*Problem 1*. List every criterion that the text on vasopressin and renal function in sepsis gives for diagnosing AKIN stage 3 renal failure.
*Problem 2*. Continue the text on vasopressin and renal function in sepsis from its last sentence.

Introduction: Renoresuscitation
My goals during sepsis resuscitation focus largely on the preservation of renal function and maintenance of a reasonable fluid balance (renoresuscitation). The kidney is one of the most fragile organs, which may be rapidly injured by hypoperfusion. Renal failure correlates closely with mortality, participating in a vicious spiral of multi-organ failure. Alternatively, if you can save the kidneys, you’re likely to save the patient too (1).
In this context, any beneficial effect of vasopressin on renal function could be helpful. Vasopressin selectively constricts the efferent arteriole of the glomerulus, which should improve the glomerular filtration rate (2). Until last week, four RCTs had been performed comparing vasopressin vs. norepinephrine, each of which suggested that vasopressin improved renal function. However, the effect of vasopressin on renal function has never been investigated in a large RCT… until now.
VANISH trial
Previous studies suggested a synergistic benefit from the combination of hydrocortisone and vasopressin. This is a multi-center RCT using a 2×2 factorial design, to simultaneously evaluate vasopressin, steroid, and their interaction:
408 patients were included in the final analysis, with ~100 patients per group. The primary outcome was the number of kidney failure-free days during the month after randomization. Renal failure was determined using the Acute Kidney Injury Network (AKIN) stage 3 definition, which can be diagnosed by meeting any one of the following criteria:
- Creatinine >3 times baseline
- Creatinine > 4 mg/dL (with an acute increase of at least 0.5 mg/dL)
- Urine output <0.3 ml/kg/hr for 24 hours
- Anuria for 12 hours
- Initiation of dialysis
There was no difference in the primary endpoint (table below). However, patients treated with vasopressin were less likely to require dialysis (25% vs. 35%, p=0.03, fragility index of 2).
Less dialysis but same AKI rate?
This result is a bit of a paradox: no difference in kidney injury, but a difference in dialysis requirement? In general, kidney injury might be expected to be a more sensitive outcome, whereas dialysis requirement is a “harder” outcome (less sensitive, more specific for clinically-relevant kidney failure). Thus, it's surprising that patients treated with vasopressin required dialysis less often, yet had no difference in kidney injury.

(Plain-text document sources)
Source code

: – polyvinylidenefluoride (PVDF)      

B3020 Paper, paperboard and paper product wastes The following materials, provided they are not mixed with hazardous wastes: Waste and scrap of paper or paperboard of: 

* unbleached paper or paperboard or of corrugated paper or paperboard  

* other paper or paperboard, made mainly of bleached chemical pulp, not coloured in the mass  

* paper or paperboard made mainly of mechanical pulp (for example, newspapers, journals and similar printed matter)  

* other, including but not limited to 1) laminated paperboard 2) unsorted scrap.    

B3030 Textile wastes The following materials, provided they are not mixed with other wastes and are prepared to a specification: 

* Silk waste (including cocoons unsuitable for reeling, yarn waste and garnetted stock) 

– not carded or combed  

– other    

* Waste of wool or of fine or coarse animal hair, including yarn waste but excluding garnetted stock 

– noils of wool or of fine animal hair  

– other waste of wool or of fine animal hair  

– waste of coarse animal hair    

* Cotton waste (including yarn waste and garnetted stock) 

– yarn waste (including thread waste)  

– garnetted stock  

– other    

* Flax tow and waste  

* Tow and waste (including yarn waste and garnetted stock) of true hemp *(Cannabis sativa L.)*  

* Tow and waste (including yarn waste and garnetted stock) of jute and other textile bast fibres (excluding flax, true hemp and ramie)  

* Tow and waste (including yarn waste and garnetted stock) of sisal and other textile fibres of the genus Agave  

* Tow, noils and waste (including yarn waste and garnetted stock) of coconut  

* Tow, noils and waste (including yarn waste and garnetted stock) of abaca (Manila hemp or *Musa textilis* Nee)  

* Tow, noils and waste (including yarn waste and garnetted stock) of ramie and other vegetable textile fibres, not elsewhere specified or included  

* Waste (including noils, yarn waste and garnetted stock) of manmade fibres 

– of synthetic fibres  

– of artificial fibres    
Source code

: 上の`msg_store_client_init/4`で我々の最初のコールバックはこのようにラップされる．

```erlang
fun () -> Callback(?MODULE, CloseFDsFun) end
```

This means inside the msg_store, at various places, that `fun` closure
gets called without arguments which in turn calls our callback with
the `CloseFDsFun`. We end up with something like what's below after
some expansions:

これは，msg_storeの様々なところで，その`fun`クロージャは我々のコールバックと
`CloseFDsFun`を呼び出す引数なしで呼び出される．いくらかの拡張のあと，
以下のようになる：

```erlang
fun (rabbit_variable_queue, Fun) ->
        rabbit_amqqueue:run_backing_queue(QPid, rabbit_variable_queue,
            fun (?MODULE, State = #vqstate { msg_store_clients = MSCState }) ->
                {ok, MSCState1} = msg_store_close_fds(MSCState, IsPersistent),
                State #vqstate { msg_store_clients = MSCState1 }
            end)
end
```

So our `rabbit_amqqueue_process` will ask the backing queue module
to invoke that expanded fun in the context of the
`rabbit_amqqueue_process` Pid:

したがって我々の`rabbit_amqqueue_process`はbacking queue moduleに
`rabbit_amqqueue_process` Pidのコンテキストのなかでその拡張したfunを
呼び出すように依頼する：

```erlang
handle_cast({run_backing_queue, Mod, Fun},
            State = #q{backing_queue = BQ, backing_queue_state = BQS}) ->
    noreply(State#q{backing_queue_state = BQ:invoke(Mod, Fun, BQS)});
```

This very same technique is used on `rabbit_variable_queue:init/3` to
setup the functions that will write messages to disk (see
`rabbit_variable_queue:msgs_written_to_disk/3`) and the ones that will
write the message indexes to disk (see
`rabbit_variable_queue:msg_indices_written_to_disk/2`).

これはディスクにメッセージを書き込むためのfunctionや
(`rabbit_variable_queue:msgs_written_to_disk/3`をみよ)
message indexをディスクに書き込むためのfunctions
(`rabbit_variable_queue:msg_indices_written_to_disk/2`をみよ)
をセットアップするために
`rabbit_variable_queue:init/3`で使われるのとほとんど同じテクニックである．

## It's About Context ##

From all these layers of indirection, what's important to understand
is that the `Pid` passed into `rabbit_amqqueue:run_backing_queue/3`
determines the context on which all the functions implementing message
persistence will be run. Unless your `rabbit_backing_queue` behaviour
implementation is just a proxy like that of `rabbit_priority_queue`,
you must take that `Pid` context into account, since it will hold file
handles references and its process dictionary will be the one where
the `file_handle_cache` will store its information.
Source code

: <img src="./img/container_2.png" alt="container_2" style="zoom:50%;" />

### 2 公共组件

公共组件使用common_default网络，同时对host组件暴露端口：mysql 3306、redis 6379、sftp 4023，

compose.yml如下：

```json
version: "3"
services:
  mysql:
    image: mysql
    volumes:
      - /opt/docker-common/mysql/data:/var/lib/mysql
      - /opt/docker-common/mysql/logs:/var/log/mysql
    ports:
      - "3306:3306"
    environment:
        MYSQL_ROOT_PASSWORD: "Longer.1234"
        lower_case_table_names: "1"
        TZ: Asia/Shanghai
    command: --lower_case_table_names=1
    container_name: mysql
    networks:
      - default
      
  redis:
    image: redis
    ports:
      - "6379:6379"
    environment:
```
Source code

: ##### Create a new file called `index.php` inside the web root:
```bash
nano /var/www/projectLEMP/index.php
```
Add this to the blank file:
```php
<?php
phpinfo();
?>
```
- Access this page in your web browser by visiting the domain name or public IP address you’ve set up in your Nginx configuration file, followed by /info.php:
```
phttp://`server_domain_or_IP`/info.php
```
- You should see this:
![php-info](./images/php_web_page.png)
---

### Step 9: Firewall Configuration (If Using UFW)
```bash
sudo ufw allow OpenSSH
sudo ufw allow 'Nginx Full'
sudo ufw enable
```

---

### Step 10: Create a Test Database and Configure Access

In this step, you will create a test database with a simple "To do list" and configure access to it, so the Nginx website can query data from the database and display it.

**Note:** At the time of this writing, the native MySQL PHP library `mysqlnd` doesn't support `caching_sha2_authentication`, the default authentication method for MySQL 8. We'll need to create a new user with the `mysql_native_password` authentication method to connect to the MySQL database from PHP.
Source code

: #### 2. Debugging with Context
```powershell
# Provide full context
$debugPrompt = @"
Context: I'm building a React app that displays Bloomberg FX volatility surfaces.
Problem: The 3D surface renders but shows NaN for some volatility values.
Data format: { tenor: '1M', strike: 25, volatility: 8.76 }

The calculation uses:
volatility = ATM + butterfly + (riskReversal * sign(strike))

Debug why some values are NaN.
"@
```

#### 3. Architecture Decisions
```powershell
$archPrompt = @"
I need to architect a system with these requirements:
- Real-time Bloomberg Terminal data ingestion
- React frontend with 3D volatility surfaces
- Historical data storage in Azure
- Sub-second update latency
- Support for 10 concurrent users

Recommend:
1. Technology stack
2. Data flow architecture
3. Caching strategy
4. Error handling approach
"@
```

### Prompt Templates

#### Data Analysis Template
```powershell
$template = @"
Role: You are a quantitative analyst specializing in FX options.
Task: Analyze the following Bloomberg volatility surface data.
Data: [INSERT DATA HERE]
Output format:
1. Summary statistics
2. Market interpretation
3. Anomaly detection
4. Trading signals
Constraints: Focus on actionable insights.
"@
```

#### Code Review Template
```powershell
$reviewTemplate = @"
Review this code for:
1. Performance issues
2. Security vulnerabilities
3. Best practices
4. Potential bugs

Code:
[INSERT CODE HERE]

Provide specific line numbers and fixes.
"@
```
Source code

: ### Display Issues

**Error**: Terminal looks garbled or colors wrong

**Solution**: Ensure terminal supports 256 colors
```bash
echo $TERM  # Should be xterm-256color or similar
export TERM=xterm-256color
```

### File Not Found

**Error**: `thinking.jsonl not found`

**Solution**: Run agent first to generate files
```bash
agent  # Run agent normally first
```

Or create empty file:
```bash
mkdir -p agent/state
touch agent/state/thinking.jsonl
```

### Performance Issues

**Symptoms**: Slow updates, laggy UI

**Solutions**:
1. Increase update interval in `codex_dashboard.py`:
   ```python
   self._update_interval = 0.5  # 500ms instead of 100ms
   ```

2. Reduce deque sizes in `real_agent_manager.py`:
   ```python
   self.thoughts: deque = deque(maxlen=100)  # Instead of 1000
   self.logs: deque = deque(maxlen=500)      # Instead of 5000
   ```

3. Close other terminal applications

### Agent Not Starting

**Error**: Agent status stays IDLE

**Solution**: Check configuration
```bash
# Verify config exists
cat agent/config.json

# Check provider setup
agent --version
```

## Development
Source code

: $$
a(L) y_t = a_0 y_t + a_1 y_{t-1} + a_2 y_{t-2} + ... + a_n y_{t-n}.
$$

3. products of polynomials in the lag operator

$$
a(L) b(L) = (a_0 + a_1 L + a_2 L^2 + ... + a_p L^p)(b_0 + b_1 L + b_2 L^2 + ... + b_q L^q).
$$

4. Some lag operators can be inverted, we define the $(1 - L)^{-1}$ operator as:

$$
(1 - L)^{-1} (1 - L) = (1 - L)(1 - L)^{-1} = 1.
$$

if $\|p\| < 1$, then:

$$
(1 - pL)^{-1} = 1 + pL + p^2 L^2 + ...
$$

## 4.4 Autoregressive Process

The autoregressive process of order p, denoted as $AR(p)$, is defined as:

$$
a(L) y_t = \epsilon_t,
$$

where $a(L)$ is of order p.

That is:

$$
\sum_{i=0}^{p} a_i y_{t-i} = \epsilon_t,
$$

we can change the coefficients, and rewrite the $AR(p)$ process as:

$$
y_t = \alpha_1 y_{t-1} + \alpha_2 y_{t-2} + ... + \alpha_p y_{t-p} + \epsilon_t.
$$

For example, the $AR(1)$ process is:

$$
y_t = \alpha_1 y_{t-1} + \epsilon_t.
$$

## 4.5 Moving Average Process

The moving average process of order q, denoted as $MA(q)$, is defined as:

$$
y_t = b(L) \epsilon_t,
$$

*Expected answer 1*.
- Creatinine >3 times baseline
- Creatinine > 4 mg/dL (with an acute increase of at least 0.5 mg/dL)
- Urine output <0.3 ml/kg/hr for 24 hours
- Anuria for 12 hours
- Initiation of dialysis

*Expected answer 2*.
Let’s look more closely at the indicators of kidney injury. Besides dialysis, the other determinants of kidney injury are urine output and creatinine. As shown below, patients treated with vasopressin did better in terms of both lower creatinine and higher urine output. Occasionally these differences reached the conventional level of statistical significance (p<0.05, red boxes)(3).
Thus, the paradox deepens. AKIN-3 renal failure is based on creatinine, urine output, and dialysis. Patients treated with vasopressin did better on all three metrics (less dialysis, lower creatinine, higher urine output). How is it possible, then, that there was no difference in AKIN-3 renal failure?
AKIN-3 Renal failure: Endpoint failure?
Like many diseases in critical care, we lack a perfect definition of “kidney injury.” Several definitions exist, with various cutoff values for urine output and creatinine. Using these definitions may yield unexpected results that don't correlate with patient-centered outcomes, including dialysis (previously encountered on the blog here and here).
AKIN-3 renal failure is based on whether patients meet arbitrary binary cutoffs (i.e. creatinine >4 mg/dL or not). There is nothing magical about these cutoff values. When complex patient data is converted into a binary outcome (renal failure = YES/NO), information is lost. For example, most would agree that there is a meaningful difference between a creatinine of 4.1 mg/dL vs. 10 mg/dL. However, according to the AKIN-3 definition, these two creatinine values are identical (“YES”).
Additional problems with using AKIN-3 free days as an outcome include:
- Creatinine values change rapidly in sepsis, making the “baseline creatinine” level somewhat arbitrary (4).
- Based on the pharmacokinetics of creatinine, AKIN-3 may detect renal failure more rapidly in patients with a lower baseline creatinine (Waikar 2009)(5).
- Creatinine and urine output was only measured in the ICU, with the assumption that AKI never occurred after transfer out of the ICU.
AKIN-3 is a composite outcome. The use of composite outcomes is controversial, with a common problem being that they equate outcomes which are unequal. For example, reduction in urine output is generally less worrisome than creatinine elevation (Wlodzimirow 2012). Combining creatinine, urine output, and dialysis leaves us with a mixture of apples, oranges, and bananas.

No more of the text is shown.